I used to think that my gayness lay at the very heart of who I was. That it was somehow tied to my essence, in a way that was unlike almost any other desire or trait. More essential perhaps than even my gender/sex. (Gender was a collective social fantasy, but sexual orientation, now that was real. That was BIOLOGY.) Certainly on an entirely different plane than any other kind of sexual preference or taste. I can hear the voices in my head even now: “How dare you call it a taste? How dare you suggest that it is a preference? It’s at the core of your being! Your bones are gay! Your soul is gay!”

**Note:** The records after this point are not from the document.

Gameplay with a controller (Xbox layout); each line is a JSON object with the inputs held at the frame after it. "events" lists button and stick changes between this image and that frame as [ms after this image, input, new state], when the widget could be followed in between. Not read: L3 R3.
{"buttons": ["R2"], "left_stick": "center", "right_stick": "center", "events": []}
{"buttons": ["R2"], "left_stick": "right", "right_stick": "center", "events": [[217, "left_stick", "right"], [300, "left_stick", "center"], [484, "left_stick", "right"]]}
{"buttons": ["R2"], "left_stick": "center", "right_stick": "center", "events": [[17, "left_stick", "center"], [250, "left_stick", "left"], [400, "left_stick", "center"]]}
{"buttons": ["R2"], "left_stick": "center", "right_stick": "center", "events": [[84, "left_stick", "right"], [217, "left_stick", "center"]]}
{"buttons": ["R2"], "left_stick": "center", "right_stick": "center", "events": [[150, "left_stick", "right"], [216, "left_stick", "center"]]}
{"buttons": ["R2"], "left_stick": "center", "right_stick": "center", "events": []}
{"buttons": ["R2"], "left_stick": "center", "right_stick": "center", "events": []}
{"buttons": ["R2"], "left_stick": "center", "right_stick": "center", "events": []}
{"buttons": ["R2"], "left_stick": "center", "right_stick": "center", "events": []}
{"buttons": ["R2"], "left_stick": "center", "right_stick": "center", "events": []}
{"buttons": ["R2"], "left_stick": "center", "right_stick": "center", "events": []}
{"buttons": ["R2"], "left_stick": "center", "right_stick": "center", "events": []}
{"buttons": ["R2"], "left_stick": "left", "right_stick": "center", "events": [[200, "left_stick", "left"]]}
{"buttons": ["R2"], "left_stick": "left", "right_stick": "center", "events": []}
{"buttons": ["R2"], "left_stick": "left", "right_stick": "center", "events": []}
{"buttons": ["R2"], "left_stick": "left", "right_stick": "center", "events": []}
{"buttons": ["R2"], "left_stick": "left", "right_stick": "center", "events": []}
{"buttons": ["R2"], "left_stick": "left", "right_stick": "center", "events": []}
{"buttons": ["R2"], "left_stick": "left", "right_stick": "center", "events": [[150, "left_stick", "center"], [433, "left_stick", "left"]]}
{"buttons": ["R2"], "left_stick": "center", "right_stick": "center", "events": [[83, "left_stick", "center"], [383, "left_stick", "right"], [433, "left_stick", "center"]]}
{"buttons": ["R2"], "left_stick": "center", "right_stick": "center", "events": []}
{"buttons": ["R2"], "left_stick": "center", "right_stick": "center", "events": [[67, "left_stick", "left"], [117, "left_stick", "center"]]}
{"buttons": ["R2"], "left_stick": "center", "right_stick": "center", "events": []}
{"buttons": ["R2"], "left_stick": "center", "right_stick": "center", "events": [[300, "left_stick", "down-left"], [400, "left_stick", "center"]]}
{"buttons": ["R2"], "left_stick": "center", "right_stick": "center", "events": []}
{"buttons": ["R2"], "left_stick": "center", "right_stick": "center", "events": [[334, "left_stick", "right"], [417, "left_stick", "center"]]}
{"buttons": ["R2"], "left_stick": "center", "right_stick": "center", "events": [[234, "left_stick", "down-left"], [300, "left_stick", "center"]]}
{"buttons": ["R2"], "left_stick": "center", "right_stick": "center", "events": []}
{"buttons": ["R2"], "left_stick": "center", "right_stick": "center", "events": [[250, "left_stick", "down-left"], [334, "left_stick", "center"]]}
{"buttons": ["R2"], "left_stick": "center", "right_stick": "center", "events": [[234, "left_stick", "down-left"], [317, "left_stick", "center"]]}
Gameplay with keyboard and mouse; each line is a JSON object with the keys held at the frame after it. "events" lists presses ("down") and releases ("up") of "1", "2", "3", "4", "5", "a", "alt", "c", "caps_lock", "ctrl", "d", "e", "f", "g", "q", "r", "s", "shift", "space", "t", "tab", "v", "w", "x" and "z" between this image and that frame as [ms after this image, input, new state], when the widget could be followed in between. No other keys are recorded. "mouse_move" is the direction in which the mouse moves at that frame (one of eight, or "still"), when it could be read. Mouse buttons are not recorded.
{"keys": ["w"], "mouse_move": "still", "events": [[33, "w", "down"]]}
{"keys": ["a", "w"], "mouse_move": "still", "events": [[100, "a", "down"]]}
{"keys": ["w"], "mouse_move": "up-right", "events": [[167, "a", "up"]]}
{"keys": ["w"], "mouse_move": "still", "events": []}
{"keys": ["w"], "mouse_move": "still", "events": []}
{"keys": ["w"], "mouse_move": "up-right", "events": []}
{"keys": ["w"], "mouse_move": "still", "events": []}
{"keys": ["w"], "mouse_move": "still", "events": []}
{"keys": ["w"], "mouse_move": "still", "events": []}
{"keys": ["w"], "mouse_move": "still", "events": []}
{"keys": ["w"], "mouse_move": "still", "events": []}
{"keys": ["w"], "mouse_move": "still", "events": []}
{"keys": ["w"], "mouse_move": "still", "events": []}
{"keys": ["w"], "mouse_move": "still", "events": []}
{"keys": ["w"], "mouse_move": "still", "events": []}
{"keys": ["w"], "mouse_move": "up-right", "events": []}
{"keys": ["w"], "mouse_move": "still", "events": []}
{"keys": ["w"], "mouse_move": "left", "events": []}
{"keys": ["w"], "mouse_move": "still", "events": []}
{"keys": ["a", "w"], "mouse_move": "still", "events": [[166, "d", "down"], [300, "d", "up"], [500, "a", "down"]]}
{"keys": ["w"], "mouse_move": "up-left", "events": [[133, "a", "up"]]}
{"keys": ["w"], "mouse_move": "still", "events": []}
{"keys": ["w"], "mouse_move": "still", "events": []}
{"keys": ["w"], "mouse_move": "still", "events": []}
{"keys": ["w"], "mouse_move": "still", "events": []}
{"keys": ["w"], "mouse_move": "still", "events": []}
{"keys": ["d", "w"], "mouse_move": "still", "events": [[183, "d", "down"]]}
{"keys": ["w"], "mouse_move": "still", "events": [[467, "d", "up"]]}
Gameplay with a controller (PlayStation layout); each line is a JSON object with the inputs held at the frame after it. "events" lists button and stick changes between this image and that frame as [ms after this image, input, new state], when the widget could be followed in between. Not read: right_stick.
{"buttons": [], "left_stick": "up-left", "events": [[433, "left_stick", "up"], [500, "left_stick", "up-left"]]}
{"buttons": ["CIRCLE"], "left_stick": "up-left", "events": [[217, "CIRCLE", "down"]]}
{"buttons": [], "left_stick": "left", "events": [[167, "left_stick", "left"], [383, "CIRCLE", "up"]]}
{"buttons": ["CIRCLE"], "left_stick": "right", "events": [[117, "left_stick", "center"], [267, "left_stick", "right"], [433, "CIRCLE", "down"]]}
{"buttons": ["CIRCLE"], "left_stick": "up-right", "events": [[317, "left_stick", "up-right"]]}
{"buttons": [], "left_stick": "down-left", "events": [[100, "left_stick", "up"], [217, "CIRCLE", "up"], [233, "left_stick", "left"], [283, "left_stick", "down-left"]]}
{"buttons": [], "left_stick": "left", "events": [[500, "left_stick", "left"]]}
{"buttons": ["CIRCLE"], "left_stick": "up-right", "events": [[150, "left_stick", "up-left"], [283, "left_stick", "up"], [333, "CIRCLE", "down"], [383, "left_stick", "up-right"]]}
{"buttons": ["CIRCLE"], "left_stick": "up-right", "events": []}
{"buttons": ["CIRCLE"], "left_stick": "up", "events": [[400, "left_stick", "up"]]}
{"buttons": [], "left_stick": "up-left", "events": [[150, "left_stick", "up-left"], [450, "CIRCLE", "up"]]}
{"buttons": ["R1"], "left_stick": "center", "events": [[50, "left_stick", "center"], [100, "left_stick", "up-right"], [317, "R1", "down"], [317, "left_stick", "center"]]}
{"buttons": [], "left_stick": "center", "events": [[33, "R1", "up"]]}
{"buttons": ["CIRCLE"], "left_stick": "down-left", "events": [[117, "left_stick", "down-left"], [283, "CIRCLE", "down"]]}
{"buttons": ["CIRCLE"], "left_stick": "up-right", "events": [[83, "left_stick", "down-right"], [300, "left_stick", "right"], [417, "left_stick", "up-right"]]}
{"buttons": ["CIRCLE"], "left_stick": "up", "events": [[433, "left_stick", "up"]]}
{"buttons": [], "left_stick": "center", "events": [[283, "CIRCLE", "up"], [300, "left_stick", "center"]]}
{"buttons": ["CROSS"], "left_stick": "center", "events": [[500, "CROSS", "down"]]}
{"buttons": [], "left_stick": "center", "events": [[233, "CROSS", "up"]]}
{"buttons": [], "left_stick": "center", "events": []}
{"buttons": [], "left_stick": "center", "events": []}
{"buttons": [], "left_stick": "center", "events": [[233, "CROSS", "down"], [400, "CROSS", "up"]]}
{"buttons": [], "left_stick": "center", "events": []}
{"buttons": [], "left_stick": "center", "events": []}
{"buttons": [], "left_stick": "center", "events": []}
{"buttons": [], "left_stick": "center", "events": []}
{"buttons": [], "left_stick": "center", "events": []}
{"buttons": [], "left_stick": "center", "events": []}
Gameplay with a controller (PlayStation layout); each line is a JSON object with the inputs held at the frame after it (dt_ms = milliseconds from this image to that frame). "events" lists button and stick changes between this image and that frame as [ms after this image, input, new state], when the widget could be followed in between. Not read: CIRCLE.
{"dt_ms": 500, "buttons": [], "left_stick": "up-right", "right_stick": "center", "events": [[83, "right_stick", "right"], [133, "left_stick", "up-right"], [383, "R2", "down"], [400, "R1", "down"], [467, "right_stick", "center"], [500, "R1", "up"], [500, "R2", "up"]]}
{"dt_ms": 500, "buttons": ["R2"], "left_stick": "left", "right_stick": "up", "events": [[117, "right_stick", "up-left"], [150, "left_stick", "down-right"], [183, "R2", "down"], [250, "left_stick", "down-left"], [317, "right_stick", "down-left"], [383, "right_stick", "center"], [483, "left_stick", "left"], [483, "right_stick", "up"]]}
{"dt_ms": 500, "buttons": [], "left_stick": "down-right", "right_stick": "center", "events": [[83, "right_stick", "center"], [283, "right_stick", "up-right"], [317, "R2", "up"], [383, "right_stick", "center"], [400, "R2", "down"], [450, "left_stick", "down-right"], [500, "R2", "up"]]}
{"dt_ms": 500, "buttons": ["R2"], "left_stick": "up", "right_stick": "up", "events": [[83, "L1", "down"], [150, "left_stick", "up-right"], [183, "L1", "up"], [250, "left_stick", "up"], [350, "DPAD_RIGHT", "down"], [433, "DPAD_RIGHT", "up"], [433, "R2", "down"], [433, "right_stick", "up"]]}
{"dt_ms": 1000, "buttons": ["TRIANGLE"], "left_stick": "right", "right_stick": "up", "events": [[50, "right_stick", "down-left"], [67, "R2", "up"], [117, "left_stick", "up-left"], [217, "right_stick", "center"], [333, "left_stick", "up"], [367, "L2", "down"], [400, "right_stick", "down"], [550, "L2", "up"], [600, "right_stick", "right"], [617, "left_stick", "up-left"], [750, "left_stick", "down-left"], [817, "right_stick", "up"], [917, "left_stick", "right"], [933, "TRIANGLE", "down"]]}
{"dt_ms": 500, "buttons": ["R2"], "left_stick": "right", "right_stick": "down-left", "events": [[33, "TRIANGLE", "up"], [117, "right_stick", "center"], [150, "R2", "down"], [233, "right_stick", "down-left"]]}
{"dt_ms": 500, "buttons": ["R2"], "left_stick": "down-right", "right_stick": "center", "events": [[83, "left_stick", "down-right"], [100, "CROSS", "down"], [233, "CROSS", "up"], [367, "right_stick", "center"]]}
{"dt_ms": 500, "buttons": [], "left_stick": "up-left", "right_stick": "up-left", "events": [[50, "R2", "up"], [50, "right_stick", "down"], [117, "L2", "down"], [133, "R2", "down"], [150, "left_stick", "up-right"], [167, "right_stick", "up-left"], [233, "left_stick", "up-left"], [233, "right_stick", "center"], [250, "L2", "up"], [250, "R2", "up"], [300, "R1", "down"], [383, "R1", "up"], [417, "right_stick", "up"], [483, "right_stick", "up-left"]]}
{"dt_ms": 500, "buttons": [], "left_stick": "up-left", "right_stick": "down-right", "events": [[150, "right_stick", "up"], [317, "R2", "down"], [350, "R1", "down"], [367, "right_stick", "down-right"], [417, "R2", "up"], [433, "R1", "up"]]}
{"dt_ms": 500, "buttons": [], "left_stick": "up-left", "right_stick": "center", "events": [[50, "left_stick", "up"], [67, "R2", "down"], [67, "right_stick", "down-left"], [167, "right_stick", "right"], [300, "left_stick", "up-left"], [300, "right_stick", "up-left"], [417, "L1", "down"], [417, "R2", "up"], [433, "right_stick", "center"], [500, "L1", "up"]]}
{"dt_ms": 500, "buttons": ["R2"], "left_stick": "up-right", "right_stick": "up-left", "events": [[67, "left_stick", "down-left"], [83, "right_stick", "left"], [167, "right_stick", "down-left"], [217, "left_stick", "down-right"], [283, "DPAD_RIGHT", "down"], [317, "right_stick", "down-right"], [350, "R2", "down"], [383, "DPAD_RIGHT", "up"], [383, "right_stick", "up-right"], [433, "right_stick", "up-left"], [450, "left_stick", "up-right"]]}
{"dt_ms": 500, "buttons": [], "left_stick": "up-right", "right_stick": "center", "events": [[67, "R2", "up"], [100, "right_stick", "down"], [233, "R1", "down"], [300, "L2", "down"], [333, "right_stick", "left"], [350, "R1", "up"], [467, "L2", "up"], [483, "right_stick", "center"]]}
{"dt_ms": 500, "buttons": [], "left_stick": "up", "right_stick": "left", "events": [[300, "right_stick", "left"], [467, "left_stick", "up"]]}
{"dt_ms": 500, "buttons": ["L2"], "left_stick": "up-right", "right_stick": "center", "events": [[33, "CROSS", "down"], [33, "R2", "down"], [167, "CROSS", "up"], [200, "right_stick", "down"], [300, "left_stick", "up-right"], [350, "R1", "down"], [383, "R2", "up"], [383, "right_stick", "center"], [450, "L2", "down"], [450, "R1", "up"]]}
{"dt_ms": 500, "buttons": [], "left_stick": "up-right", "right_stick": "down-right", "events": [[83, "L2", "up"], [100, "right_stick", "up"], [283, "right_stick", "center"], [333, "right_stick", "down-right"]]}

I saw myself as someone who was meant to be with a woman. My gayness meant that the proper shape of my life, if all went well, would involve Ms. Right(s). It was part of what I was made for, in some incoherent atheistic sense. Even after my conversion to Christianity, I still found myself feeling this weighty sense of normativity and telos. The Bible seemed clear on this subject, and the Christian witness over the millennia seemed even clearer, but how could they be right? How on earth could a good God possibly not want me to be with women? Wasn’t that cruel and destructive of Him, preventing me from being what I was supposed to be, from fully living out what my life should be like?
For me, seeing myself as gay meant seeing my same-sex attractedness in and of itself as something to celebrate and delight in. It made me different, it made me special, it made me extraordinary, it set me apart from all those run-of-the-mill breeders. I saw it as an asset. I saw it as a beautiful thing. I saw myself as transcending the petty, trivial distinctions of sex and gender. I saw myself as a true lover of women, one who could appreciate their worth, care for them, and love them in a way that no man ever could. I saw same-sex love as being a higher love than any other, precisely because of its biological purposelessness, and considered myself gifted that such a love came so easily to me.
I was very attached to the homosexual direction of my sexual attractions, and generally found the thought of their changing horrific. Perhaps in my preteen years I would have considered the hypothetical “straight pill,” but by the time I was an older teen I definitely would have spat it in the face of whoever was offering it to me. I had fought too hard to be queer to let it go, even if doing so would have made my life easier in many ways.